A future of shared driverless cars could reduce the number of vehicles on the roads by 80%, says a transport expert.
Shared driverless cars could make roads safer, transport cheaper, and reduce vehicle numbers dramatically, according to a transport expert.
Work by Professor Hussein Dia from the Swinburne University Smart Cities Research Institute has suggested that more than 80% of cars could come off the road if fleets of shared, self-driving, electric vehicles become reality.
Dia is advising Australian road regulators on how to plan for this future.
In Australia, he said, data shows that peak car-sharing occurred in all major cities in roughly 2004, at least in terms of passenger-kilometres per capita. Increasing urbanisation, environmental awareness, and cost, all contributed to this fact.

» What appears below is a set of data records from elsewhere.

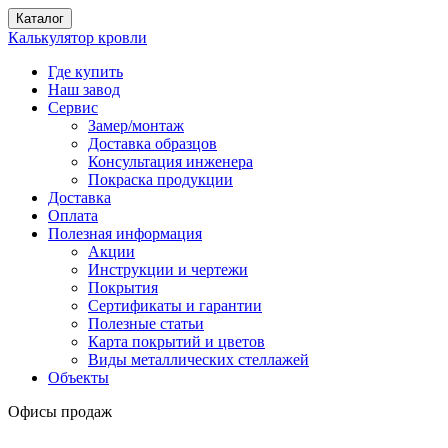
Каталог
Калькулятор кровли
Где купить
Наш завод
Сервис
Замер/монтаж
Доставка образцов
Консультация инженера
Покраска продукции
Доставка
Оплата
Полезная информация
Акции
Инструкции и чертежи
Покрытия
Сертификаты и гарантии
Полезные статьи
Карта покрытий и цветов
Виды металлических стеллажей
Объекты
Офисы продаж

Dia sees a future of fleets of shared self-driving vehicles accessed through apps powered by optimisation software calculating the most efficient route for multiple passengers.
Only 12% of cars required
In 2017, Dia’s team simulated what could happen to Melbourne if autonomous, taxi-like vehicles were available. They found that if the majority used self-driving shared vehicles, the number of vehicles on the road could drop between 43% and 88%.
“We can meet our demand for mobility using only 12% of the existing vehicle fleet,” he said. It could also free up as much as 83% of on-street parking and significantly lower carbon emissions, he noted.
The line will increasingly be blurred between the bus and a shared driverless car, he added. Ride-sharing is already much cheaper than taxis or single-passenger Ubers. If ride-sharing becomes common using driverless cars, Dia pointed out that the cost could come down by as much as 70%, bringing a ride-sharing service close to or below current public transport costs.
Dia also looks forward to a reduction in the 3,000 people that die daily in accidents caused by driver error globally. “We find that 90% of road accidents are due to human error, so it makes perfect sense to remove the driver, which is the key source of error.”